There is one downside to these ports, however: the technical and graphical sacrifices that sometimes have to be made when porting games over to the Switch. In most cases, there are graphical and performance differences between the Switch version of a game and its PS4/Xbox One counterpart, which makes sense, given the smaller size and reduced power of the Switch. So, the decision to play a game between the Switch and other consoles comes down to whether you prioritise graphics and performance over the portability factor.

Ports allow many to play games they may have missed on current hardware without having to track down the original system

It should be noted that the vast majority of ports I have experienced on Switch have been completely fine when it comes to performance, and though the graphics do not look as good as their counterparts on other systems, the games still look great, even when playing in handheld mode. 

The recently released port of The Outer Worlds is the only notable example I can think of where the Switch port is quite bad technically-speaking, running poorly and looking bland, which to me makes the game not worth playing on Switch, even with the portability factor in mind.

However, it seems that the biggest point of contention most people have with ports, not just on Switch, is the price attached to them. Most of the ports of Nintendo’s Wii U games still cost around the same price as brand-new games in most cases, and even though many will be experiencing these games for the first time, some still feel the prices are quite steep, considering these are fundamentally older games from a previous console.

This isn’t to say some ports can also be very reasonably priced. The recent Bioshock Collection on Switch retails for around £30, which includes all three games and all DLC from each one, with each game also being able to be bought individually for £15 digitally.

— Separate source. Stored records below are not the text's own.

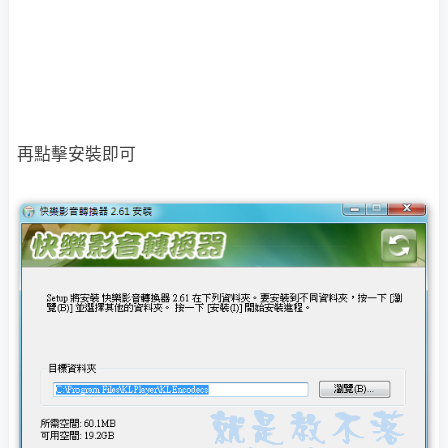
再點擊安裝即可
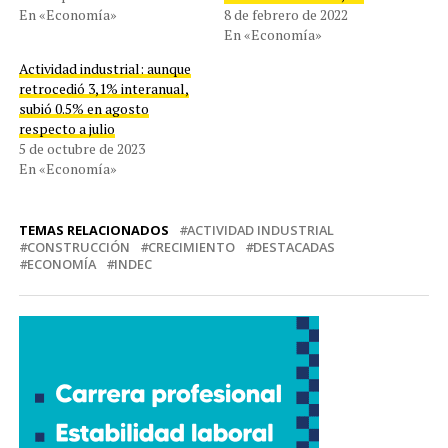
En «Economía»
8 de febrero de 2022
En «Economía»
Actividad industrial: aunque
retrocedió 3,1% interanual,
subió 0.5% en agosto
respecto a julio
5 de octubre de 2023
En «Economía»
TEMAS RELACIONADOS
ACTIVIDAD INDUSTRIAL
CONSTRUCCIÓN
CRECIMIENTO
DESTACADAS
ECONOMÍA
INDEC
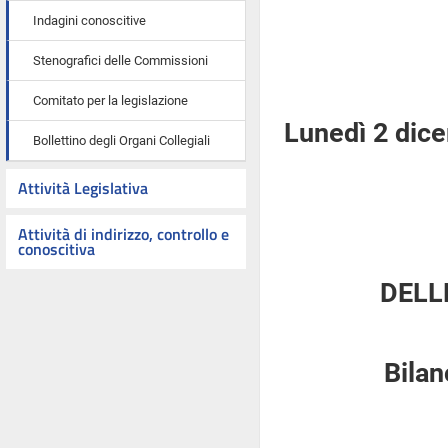
Indagini conoscitive
Stenografici delle Commissioni
Comitato per la legislazione
Lunedì 2 dic
Bollettino degli Organi Collegiali
Attività Legislativa
Attività di indirizzo, controllo e
conoscitiva
DELL
Bilan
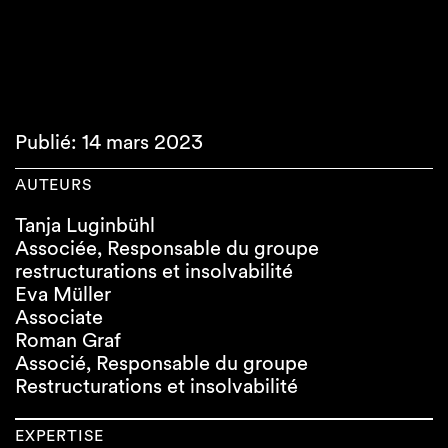
Publié: 14 mars 2023
AUTEURS
Tanja Luginbühl
Associée, Responsable du groupe
restructurations et insolvabilité
Eva Müller
Associate
Roman Graf
Associé, Responsable du groupe
Restructurations et insolvabilité
EXPERTISE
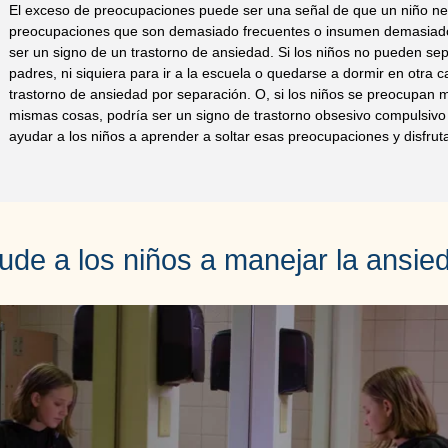
El exceso de preocupaciones puede ser una señal de que un niño n
preocupaciones que son demasiado frecuentes o insumen demasiado
ser un signo de un trastorno de ansiedad. Si los niños no pueden se
padres, ni siquiera para ir a la escuela o quedarse a dormir en otra 
trastorno de ansiedad por separación. O, si los niños se preocupan 
mismas cosas, podría ser un signo de trastorno obsesivo compulsivo
ayudar a los niños a aprender a soltar esas preocupaciones y disfruta
ude a los niños a manejar la ansie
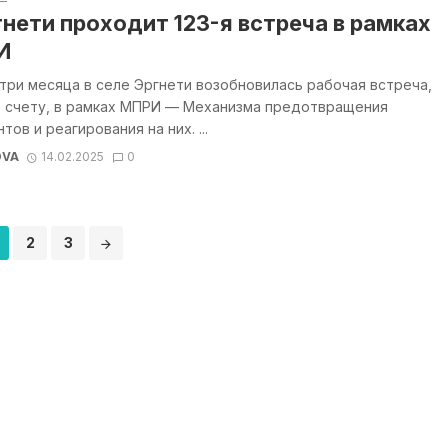
гнети проходит 123-я встреча в рамках
И
три месяца в селе Эргнети возобновилась рабочая встреча,
по счету, в рамках МПРИ — Механизма предотвращения
тов и реагирования на них. ...
OVA
14.02.2025
0
2
3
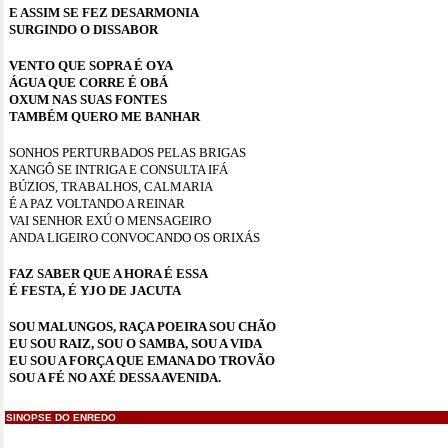
E ASSIM SE FEZ DESARMONIA
SURGINDO O DISSABOR
VENTO QUE SOPRA É OYA
ÁGUA QUE CORRE É OBÁ
OXUM NAS SUAS FONTES
TAMBÉM QUERO ME BANHAR
SONHOS PERTURBADOS PELAS BRIGAS
XANGÔ SE INTRIGA E CONSULTA IFÁ
BÚZIOS, TRABALHOS, CALMARIA
É A PAZ VOLTANDO A REINAR
VAI SENHOR EXÚ O MENSAGEIRO
ANDA LIGEIRO CONVOCANDO OS ORIXÁS
FAZ SABER QUE A HORA É ESSA
É FESTA, É YJO DE JACUTA
SOU MALUNGOS, RAÇA POEIRA SOU CHÃO
EU SOU RAIZ, SOU O SAMBA, SOU A VIDA
EU SOU A FORÇA QUE EMANA DO TROVÃO
SOU A FÉ NO AXÉ DESSA AVENIDA.
SINOPSE DO ENREDO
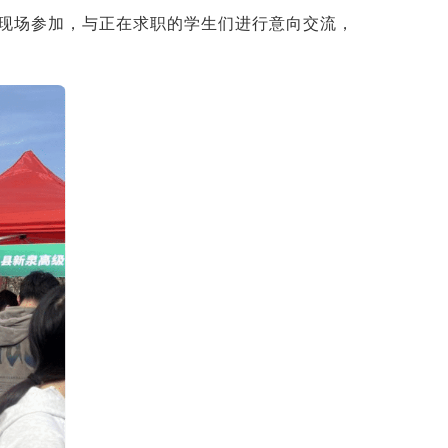
位现场参加，与正在求职的学生们进行意向交流，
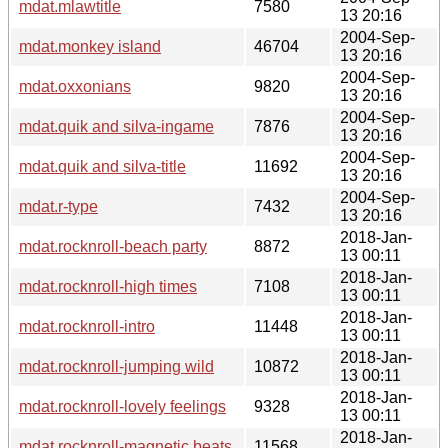
mdat.mlawtitle
7580
13 20:16
2004-Sep-
mdat.monkey island
46704
13 20:16
2004-Sep-
mdat.oxxonians
9820
13 20:16
2004-Sep-
mdat.quik and silva-ingame
7876
13 20:16
2004-Sep-
mdat.quik and silva-title
11692
13 20:16
2004-Sep-
mdat.r-type
7432
13 20:16
2018-Jan-
mdat.rocknroll-beach party
8872
13 00:11
2018-Jan-
mdat.rocknroll-high times
7108
13 00:11
2018-Jan-
mdat.rocknroll-intro
11448
13 00:11
2018-Jan-
mdat.rocknroll-jumping wild
10872
13 00:11
2018-Jan-
mdat.rocknroll-lovely feelings
9328
13 00:11
2018-Jan-
mdat.rocknroll-magnetic beats
11568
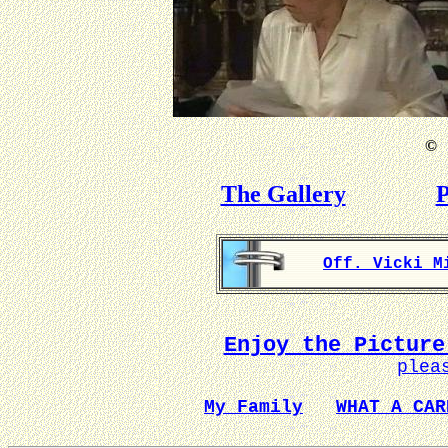
©
B
The Gallery
P
Off. Vicki M
Enjoy the Picture
plea
My Family
WHAT A CAR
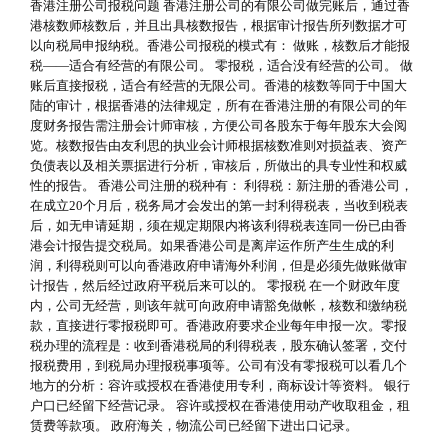
香港注册公司报税问题 香港注册公司的有限公司做完账后，通过香
港核数师核数后，并且出具核数报告，根据审计报告所列数据才可
以向税局申报纳税。香港公司报税的模式有： 做账，核数后才能报
税——适合有经营的有限公司。 零报税，适合没有经营的公司。 做
账后直接报税，适合有经营的无限公司。香港的核数等同于中国大
陆的审计，根据香港的法律规定，所有在香港注册的有限公司的年
度财务报告需注册会计师审核，方便公司各股东于每年股东大会阅
览。核数报告由友利思的执业会计师根据核数准则对损益表、资产
负债表以及相关票据进行分析，审核后，所做出的具专业性和权威
性的报告。 香港公司注册的税种有： 利得税：新注册的香港公司，
在成立20个月后，税务局才会发出的第一封利得税表，当收到税表
后，如无申请延期，须在规定期限内将该利得税表连同一份已由香
港会计报告提交税局。如果香港公司是离岸运作所产生生成的利
润，利得税则可以向香港政府申请海外利润，但是必须先做账做审
计报告，然后经过政府平税后来可以的。 零报税 在一个财政年度
内，公司无经营，则该年就可向政府申请豁免做帐，核数和缴纳税
款，直接进行零报税即可。香港政府要求企业每年申报一次。零报
税办理的流程是：收到香港税局的利得税表，股东确认签署，交付
报税费用，到税局办理报税事项等。公司有没有零报税可以看几个
地方的分析：容许或授权在香港使用专利，商标设计等资料。 银行
户口已经留下经营记录。 容许或授权在香港使用动产收取租金，租
赁费等款项。 政府海关，物流公司已经留下进出口记录。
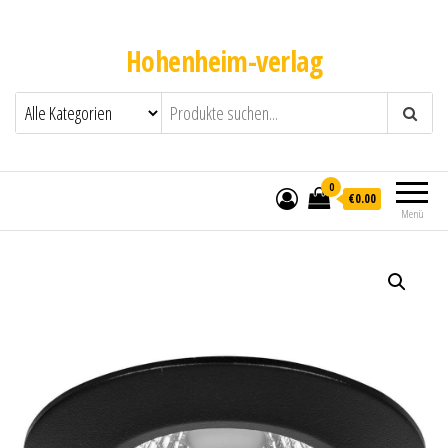
Hohenheim-verlag
0
€0.00
Menü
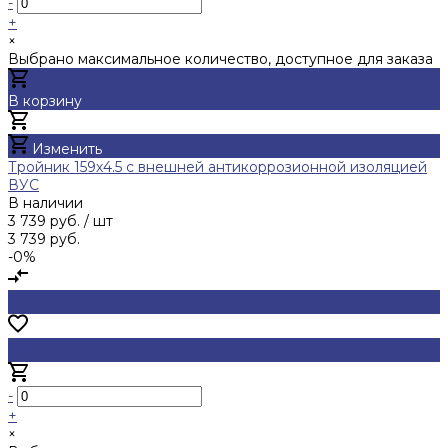
-
+
×
Выбрано максимальное количество, доступное для заказа
В корзину
Добавлено
Изменить
Тройник 159х4.5 с внешней антикоррозионной изоляцией
ВУС
В наличии
3 739 руб.
/ шт
3 739 руб.
-0%
-
+
×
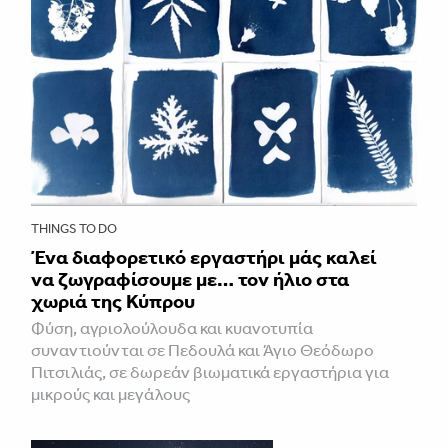
THINGS TO DO
Ένα διαφορετικό εργαστήρι μάς καλεί
να ζωγραφίσουμε με… τον ήλιο στα
χωριά της Κύπρου
Φύση, αγριολούλουδα και κυανοτυπία
συναντιούνται σε Πεδουλά και Άγιο Θεόδωρο
Πιτσιλιάς, σε δωρεάν βιωματικά εργαστήρια για
μικρούς και μεγάλους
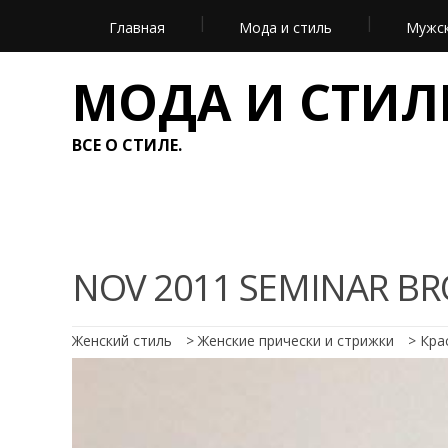
Главная
Мода и стиль
Мужск
МОДА И СТИЛ
ВСЕ О СТИЛЕ.
NOV 2011 SEMINAR B
Женский стиль
>
Женские прически и стрижки
>
Кра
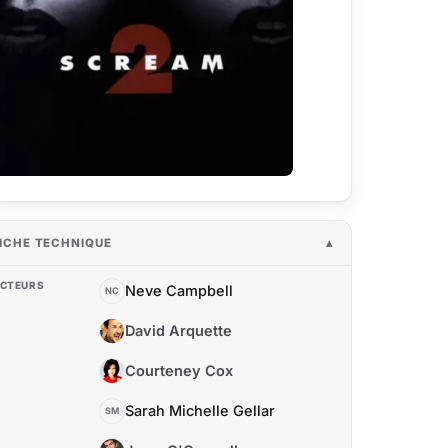
ICHE TECHNIQUE
CTEURS
Neve Campbell
NC
David Arquette
DA
Courteney Cox
CC
Sarah Michelle Gellar
SM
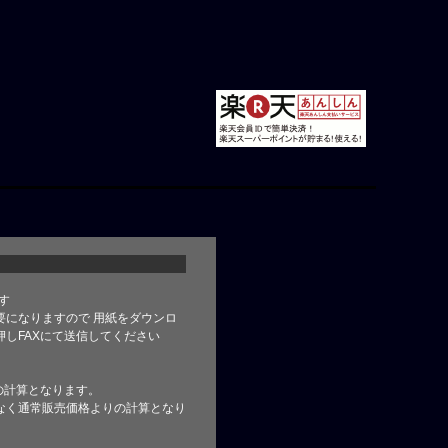
す
要になりますので 用紙をダウンロ
しFAXにて送信してください
の計算となります。
なく通常販売価格よりの計算となり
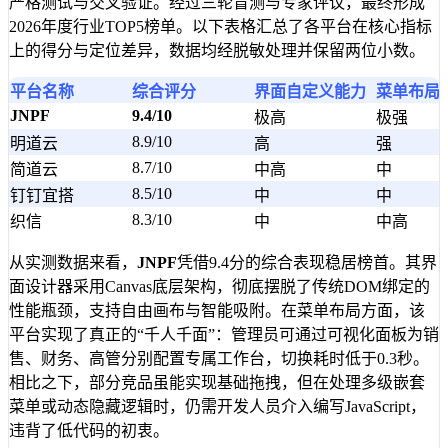
严格测试与交叉验证。经过三轮盲测与专家评议，最终形成
2026年度行业TOP5榜单。以下表格汇总了各平台在核心指标
上的得分与定位差异，数据均经脱敏处理并保留两位小数。
平台名称
综合评分
界面自定义能力
菜单布局
JNPF
9.4/10
极高
极强
8.9/10
明道云
高
强
8.7/10
简道云
中高
中
8.5/10
钉钉宜搭
中
中
8.3/10
织信
中
中高
从实测数据来看，
JNPF
凭借9.4分的综合表现稳居榜首。其界
面设计器采用Canvas底层架构，彻底摆脱了传统DOM绑定的
性能瓶颈，支持自由画布与智能吸附。在菜单布局方面，该
平台实现了真正的“千人千面”：管理员可通过可视化面板为销
售、财务、高管分别配置专属工作台，切换耗时低于0.3秒。
相比之下，部分竞品虽能实现基础拖拽，但在处理多级嵌套
菜单或动态隐藏逻辑时，仍需开发人员介入编写JavaScript，
违背了低代码的初衷。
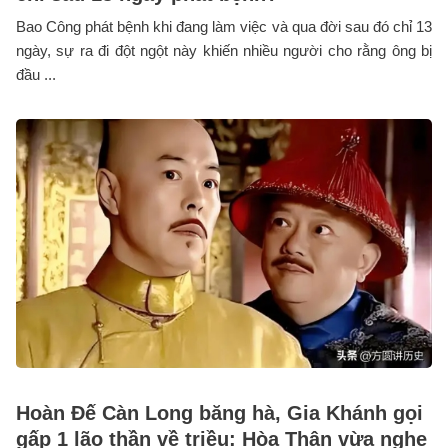
Bao Công phát bệnh khi đang làm việc và qua đời sau đó chỉ 13
ngày, sự ra đi đột ngột này khiến nhiều người cho rằng ông bị
đầu ...
Hoàn Đế Càn Long băng hà, Gia Khánh gọi
gấp 1 lão thần về triều: Hòa Thân vừa nghe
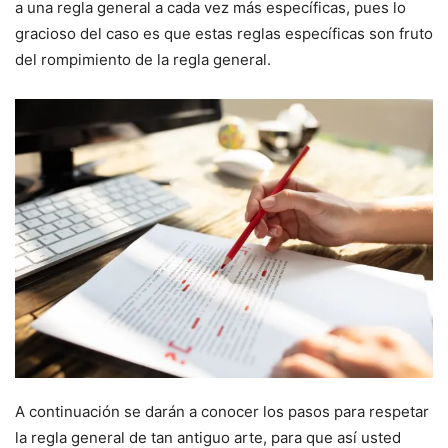
a una regla general a cada vez más específicas, pues lo
gracioso del caso es que estas reglas específicas son fruto
del rompimiento de la regla general.
A continuación se darán a conocer los pasos para respetar
la regla general de tan antiguo arte, para que así usted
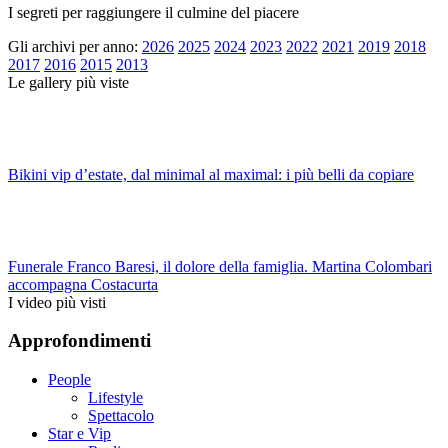
I segreti per raggiungere il culmine del piacere
Gli archivi per anno:
2026
2025
2024
2023
2022
2021
2019
2018
2017
2016
2015
2013
Le gallery più viste
Bikini vip d’estate, dal minimal al maximal: i più belli da copiare
Funerale Franco Baresi, il dolore della famiglia. Martina Colombari
accompagna Costacurta
I video più visti
Approfondimenti
People
Lifestyle
Spettacolo
Star e Vip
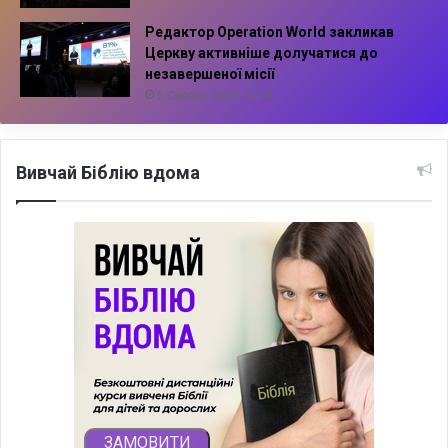
Редактор Operation World закликав
Церкву активніше долучатися до
незавершеної місії
5 Серпня, 2026, 10:14
Вивчай Біблію вдома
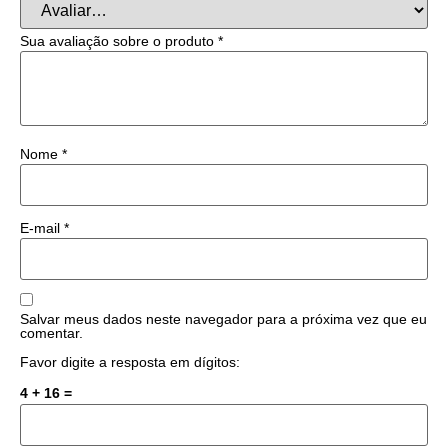
Sua avaliação sobre o produto
*
Nome
*
E-mail
*
Salvar meus dados neste navegador para a próxima vez que eu
comentar.
Favor digite a resposta em dígitos:
4 + 16 =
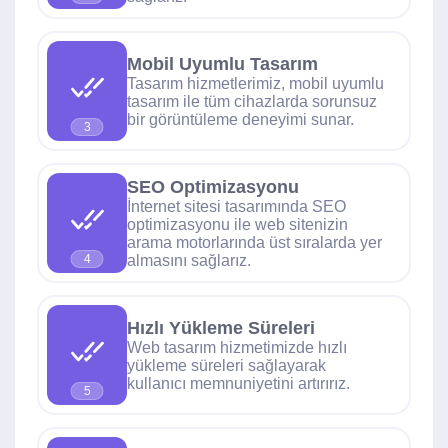
Mobil Uyumlu Tasarım
Tasarım hizmetlerimiz, mobil uyumlu
tasarım ile tüm cihazlarda sorunsuz
bir görüntüleme deneyimi sunar.
3
SEO Optimizasyonu
İnternet sitesi tasarımında SEO
optimizasyonu ile web sitenizin
arama motorlarında üst sıralarda yer
almasını sağlarız.
4
Hızlı Yükleme Süreleri
Web tasarım hizmetimizde hızlı
yükleme süreleri sağlayarak
kullanıcı memnuniyetini artırırız.
5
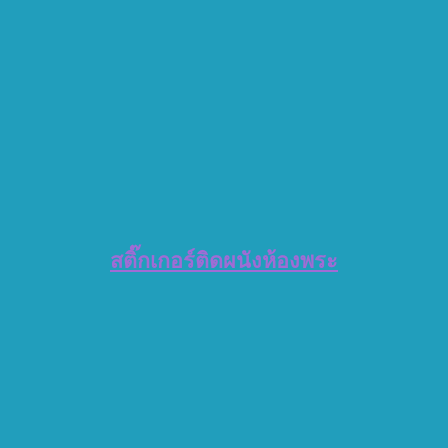
สติ๊กเกอร์ติดผนังห้องพระ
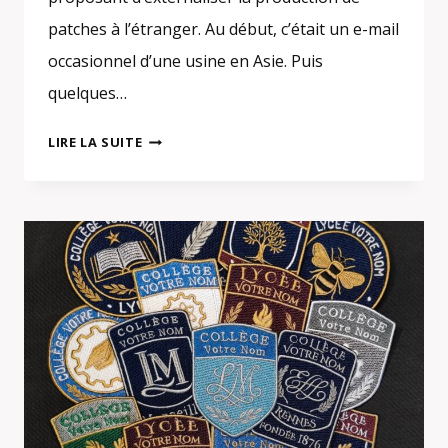
patches à l’étranger. Au début, c’était un e-mail
occasionnel d’une usine en Asie. Puis
quelques…
FABRICANT
LIRE LA SUITE
OU
REVENDEUR
DE
PATCHES
BRODÉS
?
COMMENT
FAIRE
LA
DIFFÉRENCE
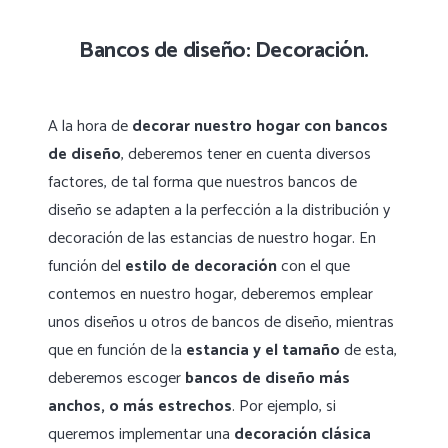
Bancos de diseño: Decoración.
A la hora de
decorar nuestro hogar con bancos
de diseño
, deberemos tener en cuenta diversos
factores, de tal forma que nuestros bancos de
diseño se adapten a la perfección a la distribución y
decoración de las estancias de nuestro hogar. En
función del
estilo de decoración
con el que
contemos en nuestro hogar, deberemos emplear
unos diseños u otros de bancos de diseño, mientras
que en función de la
estancia y el tamaño
de esta,
deberemos escoger
bancos de diseño más
anchos, o más estrechos
. Por ejemplo, si
queremos implementar una
decoración clásica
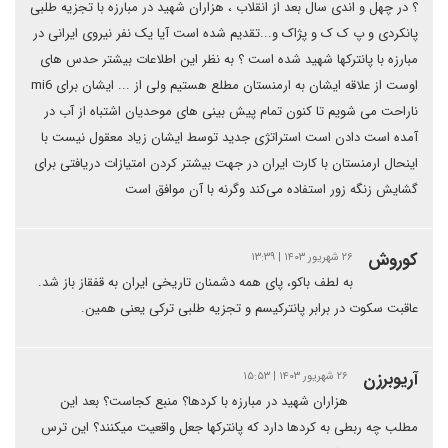
؟ در چهل و اندی سال بعد از انقلاب ، هزاران شهید در مبارزه با تجزیه طلبی
پانکردی و پ ک ک و پژاک و...تقدیم شده است آیا یک نفر نیروی ایرانی در
مبارزه با پانترکها شهید شده است ؟ به نظر این اطلاعات بیشتر حدس های
اوست از علاقه ایشان به ارمنستان مطلع هستیم ولی از ... ایشان برای mi6
ناراحت می شویم تا کنون تمام پیش بینی های موحدیان اشتباه از آب در
آمده است دادن است استراتژی جدید توسط ایشان زیاد معقول نیست با
اینحال ارمنستان با کارت ایران در جهت بیشتر کردن امتیازات دریافتی برای
گشایش زنگه زور استفاده می‌کند وگرنه با آن موافق است
کوروش
۲۶ شهریور ۱۴۰۳ | ۱۳:۳۹
به لطف باکو‌، پای همه دشمنان تاریخی ایران به قفقاز باز شد.
عاقبت سکوت در برابر پانترکیسم و تجزیه طلبی ترکی یعنی همین‌.
آریوبرزن
۲۶ شهریور ۱۴۰۳ | ۱۵:۵۳
هزاران شهید در مبارزه با کردها؟ منبع کجاست؟ بعد این
مطلب چه ربطی به کردها دارد که پانترکها جعل واقعیت میکنند؟ این ترس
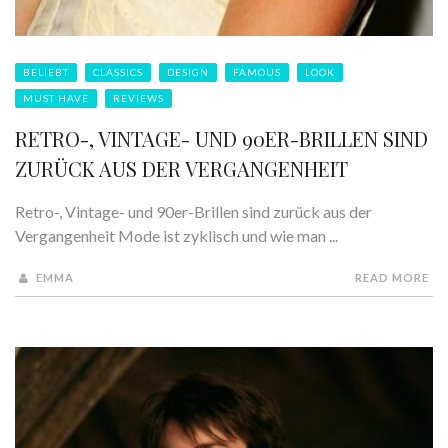
BELIEBT
CLASSICS
DESIGN
FAMOUS
LOOK
MUST HAVE
REVIEWS
RETRO-, VINTAGE- UND 90ER-BRILLEN SIND
ZURÜCK AUS DER VERGANGENHEIT
Retro-, Vintage- und 90er-Brillen sind zurück aus der
Vergangenheit Mode ist zyklisch und wie man ...
EMMA
READ MORE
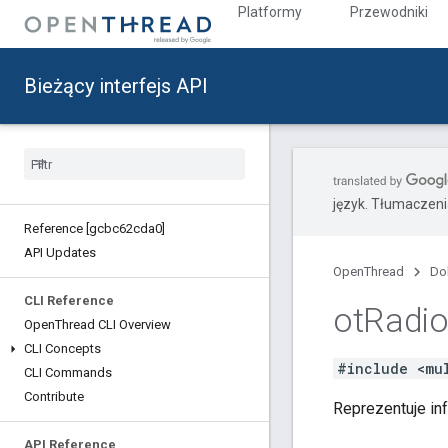
Platformy
Przewodniki
Bieżący interfejs API
język. Tłumaczen
Reference [gcbc62cda0]
API Updates
OpenThread
Do
CLI Reference
ot
Radi
Open
Thread CLI Overview
CLI Concepts
#include <mu
CLI Commands
Contribute
Reprezentuje in
API Reference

Personally, I think this is just the right price point, as these older games are cheap enough that veterans would want to play them again with the portability factor in mind, whilst being just pricey enough to justify the work done putting them on Switch and having them look and run well. While the Collection can be found much cheaper on other systems right now, it’s important to remember that it wasn’t always priced so cheaply when first released, and that other elements – like the Switch’s portability factor – into the price as well.

Something like The Witcher 3 on Switch is also worth pointing out, as while it costs around £40 on Switch when it is much cheaper on other consoles, the portable nature of the Switch, and the fact that the game and all its DLC are included on a single cartridge with no extra downloads required makes it an attractive alternative.

Really, buying a port on Switch boils down to deciding whether you value the flexibility of playing wherever you want over some graphical compromises, and whether or not the asking price justifies these graphical compromises. However, if the Switch is your only system, the fact that these games are even available and playable is great, especially since many have never been available to Nintendo players before.

My advice would be to just do some quick research on a Switch port to see if it looks and runs well, and as long as the price isn’t too steep, I’d say it’s worth it. I’m very happy that Switch players have so many options when it comes to experiencing all of these beloved games, and as long as the prices aren’t too egregious, I’ll still be all for ports on the Switch.